● What you will do: Below, find the line containing "thumb ip: (132, 108)"; from there to the final line, print every line exactly and skip the pictures.

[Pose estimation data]
__________________________________________________

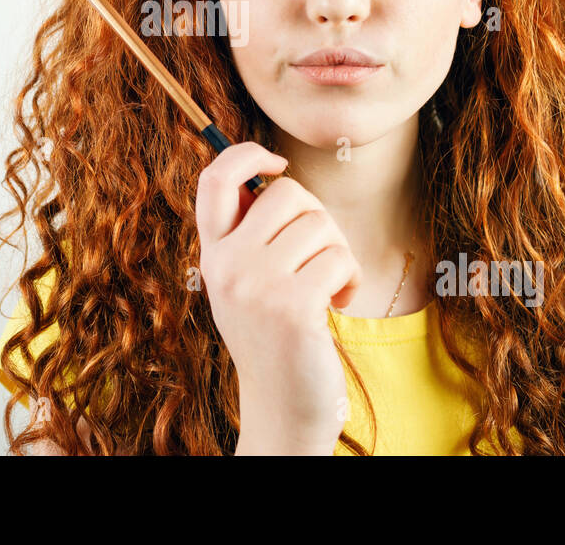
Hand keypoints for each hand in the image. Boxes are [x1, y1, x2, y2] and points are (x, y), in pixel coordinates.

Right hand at [195, 141, 361, 451]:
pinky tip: (339, 303)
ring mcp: (256, 285)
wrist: (284, 409)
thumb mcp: (249, 282)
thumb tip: (272, 174)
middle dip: (317, 216)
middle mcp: (226, 265)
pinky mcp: (292, 306)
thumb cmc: (278, 337)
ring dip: (338, 252)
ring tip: (329, 286)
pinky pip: (339, 257)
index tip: (277, 163)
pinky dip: (351, 278)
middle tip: (320, 254)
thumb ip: (251, 235)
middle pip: (286, 193)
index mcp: (213, 254)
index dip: (245, 154)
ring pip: (319, 224)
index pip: (214, 181)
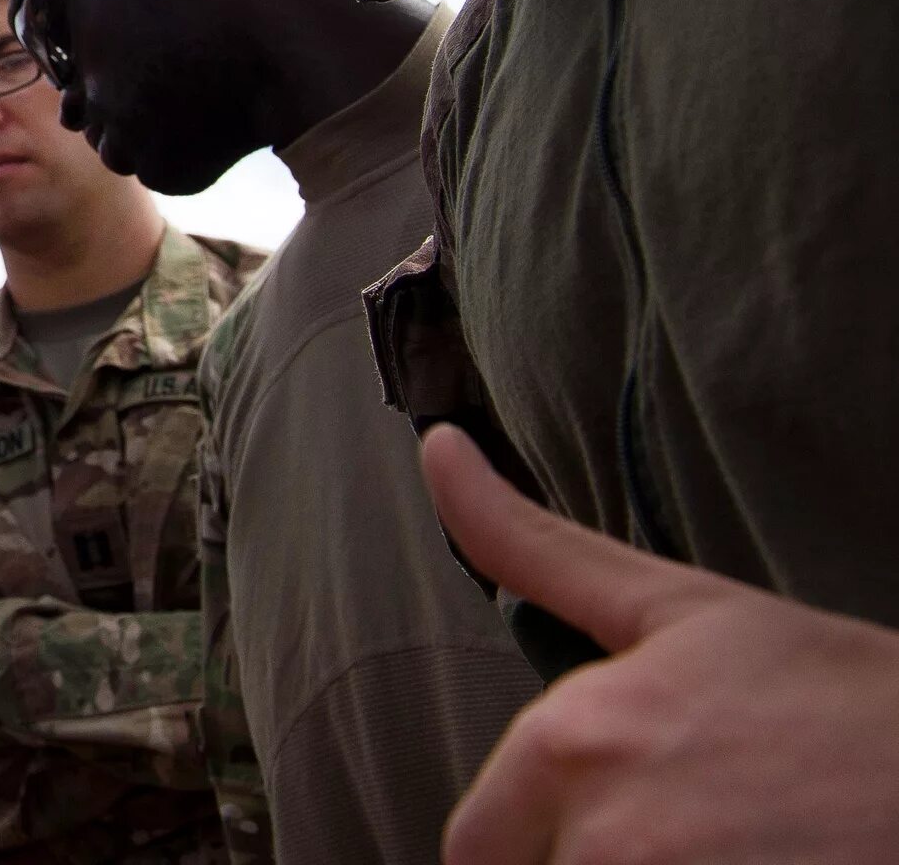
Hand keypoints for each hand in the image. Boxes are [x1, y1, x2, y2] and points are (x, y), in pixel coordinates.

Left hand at [425, 423, 898, 862]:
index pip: (475, 845)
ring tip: (731, 851)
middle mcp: (605, 836)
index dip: (534, 842)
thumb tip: (440, 450)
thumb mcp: (677, 607)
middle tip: (685, 841)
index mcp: (573, 743)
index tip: (615, 825)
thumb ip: (532, 547)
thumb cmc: (834, 694)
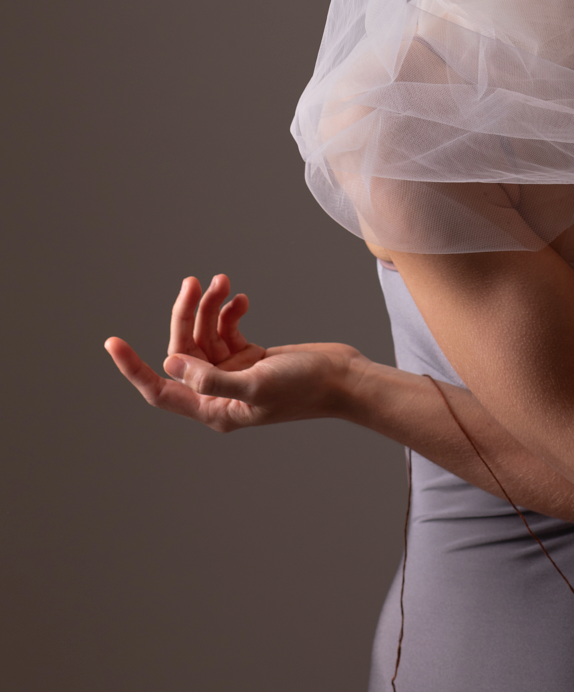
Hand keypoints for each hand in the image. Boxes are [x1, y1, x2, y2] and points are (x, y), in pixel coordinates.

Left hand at [105, 274, 365, 433]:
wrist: (344, 378)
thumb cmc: (305, 387)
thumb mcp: (256, 382)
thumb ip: (211, 376)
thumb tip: (172, 365)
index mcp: (214, 409)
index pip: (161, 390)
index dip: (134, 369)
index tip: (113, 343)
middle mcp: (219, 392)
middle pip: (184, 352)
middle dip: (185, 316)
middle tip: (193, 283)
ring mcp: (234, 373)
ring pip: (206, 335)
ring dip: (210, 307)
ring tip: (222, 282)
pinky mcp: (251, 356)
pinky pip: (227, 330)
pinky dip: (229, 311)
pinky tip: (241, 299)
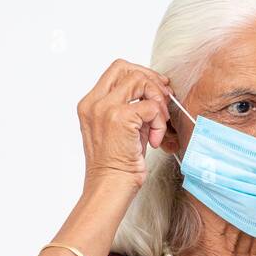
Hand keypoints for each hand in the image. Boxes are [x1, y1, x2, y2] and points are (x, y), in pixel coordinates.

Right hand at [77, 59, 171, 190]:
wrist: (109, 187)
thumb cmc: (116, 165)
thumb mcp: (121, 130)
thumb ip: (132, 108)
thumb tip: (156, 93)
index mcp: (90, 103)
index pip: (116, 70)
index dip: (140, 73)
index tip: (157, 87)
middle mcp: (94, 103)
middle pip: (127, 68)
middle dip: (152, 81)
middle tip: (164, 100)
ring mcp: (105, 109)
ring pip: (140, 81)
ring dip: (157, 101)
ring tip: (159, 124)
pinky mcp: (120, 118)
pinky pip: (151, 107)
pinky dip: (159, 122)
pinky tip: (155, 140)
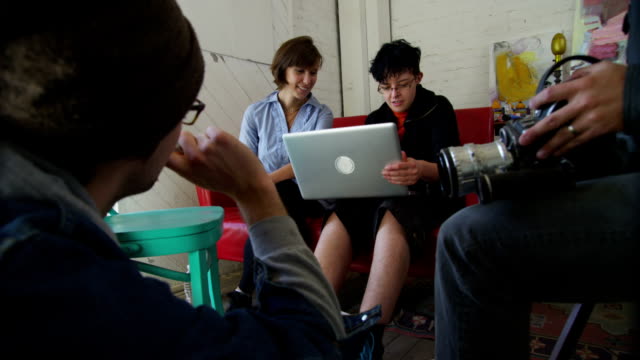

__________________________________________________

● Exercise solution:
thumb ip: (132, 108)
thumb tip: (156, 93)
index mcp: (90, 103)
index pip: (116, 70)
index dip: (140, 73)
index tip: (157, 87)
middle mcp: (94, 103)
middle pip: (127, 68)
middle dip: (152, 81)
middle tip: (164, 100)
ring mcp: (105, 109)
ring pip: (140, 81)
ring dip: (157, 101)
ring tip: (159, 124)
pinky mcp: (120, 118)
pinky pip: (151, 107)
pinky dip: (159, 122)
pinky tip: (155, 140)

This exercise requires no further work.